Have you ever considered taking a break from commercially driven work?
Have you wanted to, and come face to face with 'the voice'? You know the one..."Are you crazy? You need to make a living. You need to keep your galleries happy. You'll forget how to paint. The wheels will fall off and you'll never get things rolling again. Must keep the work coming." That voice.
I just took a 6 month sabbatical from painting for income. Actually didn't do a single painting, commercial or otherwise (other than workshop demos) from July to January. Unplanned. To a degree unexpected. And absolutely necessary. It was truly the BEST thing I've done for my art in a long time. The break from commercially motivated work is not over yet - will share more about that in a future post as I've developed some pretty strong opinions about it.

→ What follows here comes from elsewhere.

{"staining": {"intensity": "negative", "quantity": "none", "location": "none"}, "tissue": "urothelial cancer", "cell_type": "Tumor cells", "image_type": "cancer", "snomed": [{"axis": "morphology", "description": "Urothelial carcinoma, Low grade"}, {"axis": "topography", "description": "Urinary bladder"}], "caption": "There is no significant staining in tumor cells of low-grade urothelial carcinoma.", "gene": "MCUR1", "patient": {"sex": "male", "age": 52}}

That said, the perfect opportunity to dive back into heart centered painting presented in the form of a gathering with 4 great painter friends. We arrived from different directions, traveling long distances, navigating the worst possible winter driving conditions and missed flights in order to assemble for a few days of painting live models.
We stayed in the same house and ate, drank, talked, breathed, lived art for 4 days. It was soul enriching on so many levels, and the perfect re-entry into serious painting. Both feet back into one of the most challenging kinds of painting - loved every minute of it. No judgement, no expectation, just curious looking, seeing, and reconnecting with the remarkable experience that is painting.
Oil on linen - 11x14"
Oil on linen - 12x9"
Here's what the break has made me absolutely certain of: If I am not completely captivated and engaged by a painting idea, I am no longer willing to spend time with it.
Bigger learning: Somehow in the time out I've developed the ability to notice as soon as I am getting pulled into a negative thought pattern around a painting, for any reason. (This is an extremely valuable skill that has eluded me until now, and I'm fairly certain a commitment over the last year to a mindfulness practice is largely responsible for this heightened awareness.)
I have made a choice that self-imposed negative energy around my art is no longer acceptable, and any condition that contributes to it (time constraints, other's expectations, fear, financial pressure - all of which are about attachment to outcome) is now prohibited. My intention is to allow only joyful energy into my studio space, and if I'm not doing that, then it's time to rearrange my thoughts, or change the condition.
I recently said to a good friend: "I need to find a way to get my heart back into the studio." It's becoming clearer that this is the way.